**DOCUMENT SEGMENT**:
══════════

Facebook has taken a bold stride towards making its mark in Africa by appointing a South African advertising veteran to spearhead its first African office in Johannesburg.
The appointment has certainly received a nod of approval from those championing equality, but Nunu Ntshingila-Njeke is not a quota placeholder.
Facebook will look to penetrate the African market fast and furiously – it’s not personal; it’s business. Ntshingila-Njeke has got the goods to make it happen.
Earlier this week, Facebook announced her appointment as the new head of Africa.
Those who keep tabs on the creative world will not be surprised by the move. Ntshingila-Njeke has made a name for herself as a heavyweight in the advertising arena, having worked her way up from being a trainee account manager.
She graduated from the University of Swaziland with a Bachelor of Arts, from Morgan State University in the US with a master of business administration and from AAA School of Advertising in Johannesburg with a diploma in advertising.

══════════

**INFORMATION**:
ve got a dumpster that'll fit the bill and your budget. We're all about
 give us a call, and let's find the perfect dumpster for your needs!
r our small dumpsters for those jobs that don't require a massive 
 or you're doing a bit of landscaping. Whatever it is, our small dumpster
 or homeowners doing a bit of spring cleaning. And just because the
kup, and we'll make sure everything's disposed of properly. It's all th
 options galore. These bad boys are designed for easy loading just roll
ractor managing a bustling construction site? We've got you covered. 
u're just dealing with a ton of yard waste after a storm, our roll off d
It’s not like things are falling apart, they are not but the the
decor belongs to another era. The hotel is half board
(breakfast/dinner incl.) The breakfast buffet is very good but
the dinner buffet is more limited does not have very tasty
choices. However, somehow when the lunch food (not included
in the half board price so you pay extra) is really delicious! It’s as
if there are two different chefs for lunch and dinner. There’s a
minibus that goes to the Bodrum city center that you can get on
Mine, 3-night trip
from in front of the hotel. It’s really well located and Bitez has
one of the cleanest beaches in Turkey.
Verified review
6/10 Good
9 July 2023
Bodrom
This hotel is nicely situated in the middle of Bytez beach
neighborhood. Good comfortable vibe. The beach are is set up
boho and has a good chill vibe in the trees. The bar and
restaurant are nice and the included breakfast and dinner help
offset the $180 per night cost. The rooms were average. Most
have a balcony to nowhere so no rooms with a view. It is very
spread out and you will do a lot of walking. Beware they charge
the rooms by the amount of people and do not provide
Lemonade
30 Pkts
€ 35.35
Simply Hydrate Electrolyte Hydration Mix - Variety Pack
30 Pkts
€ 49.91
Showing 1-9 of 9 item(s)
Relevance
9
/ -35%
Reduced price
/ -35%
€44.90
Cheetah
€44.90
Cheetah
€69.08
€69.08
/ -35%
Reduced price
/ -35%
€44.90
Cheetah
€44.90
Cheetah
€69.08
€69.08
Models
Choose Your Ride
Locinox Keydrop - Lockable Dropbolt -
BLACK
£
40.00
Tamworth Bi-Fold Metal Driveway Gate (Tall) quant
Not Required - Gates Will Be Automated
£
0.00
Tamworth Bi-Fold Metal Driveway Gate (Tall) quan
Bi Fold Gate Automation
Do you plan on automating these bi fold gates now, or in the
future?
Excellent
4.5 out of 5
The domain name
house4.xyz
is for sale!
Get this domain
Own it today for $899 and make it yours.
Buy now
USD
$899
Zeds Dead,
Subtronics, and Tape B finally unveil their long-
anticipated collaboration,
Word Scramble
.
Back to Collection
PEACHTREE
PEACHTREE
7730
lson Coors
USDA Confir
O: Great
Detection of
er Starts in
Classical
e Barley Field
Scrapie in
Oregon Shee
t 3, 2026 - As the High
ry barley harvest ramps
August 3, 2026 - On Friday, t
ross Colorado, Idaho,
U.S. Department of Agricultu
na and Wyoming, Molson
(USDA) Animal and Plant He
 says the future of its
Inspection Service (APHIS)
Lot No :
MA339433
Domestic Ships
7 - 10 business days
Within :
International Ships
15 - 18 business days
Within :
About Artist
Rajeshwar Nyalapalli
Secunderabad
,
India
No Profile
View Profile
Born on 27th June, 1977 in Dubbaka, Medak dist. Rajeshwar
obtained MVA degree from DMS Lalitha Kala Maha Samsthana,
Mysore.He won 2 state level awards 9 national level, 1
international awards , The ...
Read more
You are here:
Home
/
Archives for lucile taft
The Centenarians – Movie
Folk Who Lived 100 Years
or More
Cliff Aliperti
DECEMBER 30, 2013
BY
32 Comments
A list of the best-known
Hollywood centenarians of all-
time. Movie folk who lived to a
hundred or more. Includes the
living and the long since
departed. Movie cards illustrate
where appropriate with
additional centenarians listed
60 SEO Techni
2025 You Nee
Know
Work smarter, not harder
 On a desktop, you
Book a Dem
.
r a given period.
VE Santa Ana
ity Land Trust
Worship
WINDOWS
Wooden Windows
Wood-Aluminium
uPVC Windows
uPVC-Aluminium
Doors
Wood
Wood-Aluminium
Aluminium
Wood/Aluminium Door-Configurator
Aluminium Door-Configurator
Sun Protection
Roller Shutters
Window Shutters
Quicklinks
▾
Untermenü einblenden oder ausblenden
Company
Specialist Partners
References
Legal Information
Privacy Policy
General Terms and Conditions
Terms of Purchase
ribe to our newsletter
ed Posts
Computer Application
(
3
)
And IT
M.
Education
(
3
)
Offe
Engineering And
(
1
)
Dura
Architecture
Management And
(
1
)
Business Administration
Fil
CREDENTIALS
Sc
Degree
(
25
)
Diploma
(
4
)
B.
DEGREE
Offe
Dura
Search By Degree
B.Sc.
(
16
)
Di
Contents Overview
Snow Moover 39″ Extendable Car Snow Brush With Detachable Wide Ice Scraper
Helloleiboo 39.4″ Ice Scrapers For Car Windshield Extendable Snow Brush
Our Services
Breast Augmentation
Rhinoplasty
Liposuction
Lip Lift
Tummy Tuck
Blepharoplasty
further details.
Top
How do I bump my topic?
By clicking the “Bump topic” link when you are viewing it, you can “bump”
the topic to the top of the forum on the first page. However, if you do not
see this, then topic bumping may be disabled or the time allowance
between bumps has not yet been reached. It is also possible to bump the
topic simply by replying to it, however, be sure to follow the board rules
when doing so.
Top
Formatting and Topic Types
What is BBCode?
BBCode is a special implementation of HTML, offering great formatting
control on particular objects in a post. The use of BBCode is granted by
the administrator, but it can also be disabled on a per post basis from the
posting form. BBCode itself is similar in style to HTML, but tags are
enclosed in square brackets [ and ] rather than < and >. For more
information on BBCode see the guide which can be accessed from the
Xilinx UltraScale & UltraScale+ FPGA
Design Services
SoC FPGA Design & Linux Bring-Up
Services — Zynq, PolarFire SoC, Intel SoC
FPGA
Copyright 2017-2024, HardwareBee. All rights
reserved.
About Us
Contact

══════════

Continue the article above about Facebook's new head of Africa, starting right after its last sentence.

**ANSWER SECTION**:
Her accolades include nominations for Businesswoman of the Year Award (2003), being a finalist for the Shoprite Checkers/SABC Woman of the Year Award (2004), becoming Financial Mail’s Advertising Leader of the Year, and winning Business Personality of the Year at the Top Women in Business and Government Awards, to name a few.
While Ntshingila-Njeke has been convincing Africans to buy all sorts of things for more than 20 years, she will contend with the continent-wide challenge of the cost of accessing the internet, along with its lack of accessibility in some regions.
According to Bloomberg, two-fifths of America’s population is on Facebook. Of Africa’s more than 1 billion people, only 120 million are on Facebook.
This means that Facebook may be sitting on a gold mine if it can manage to tap into the market. Given the company’s success abroad, there is no doubt that where there is a will, there is a way, but it will take some time and a lot of innovative gimmicks to get it right.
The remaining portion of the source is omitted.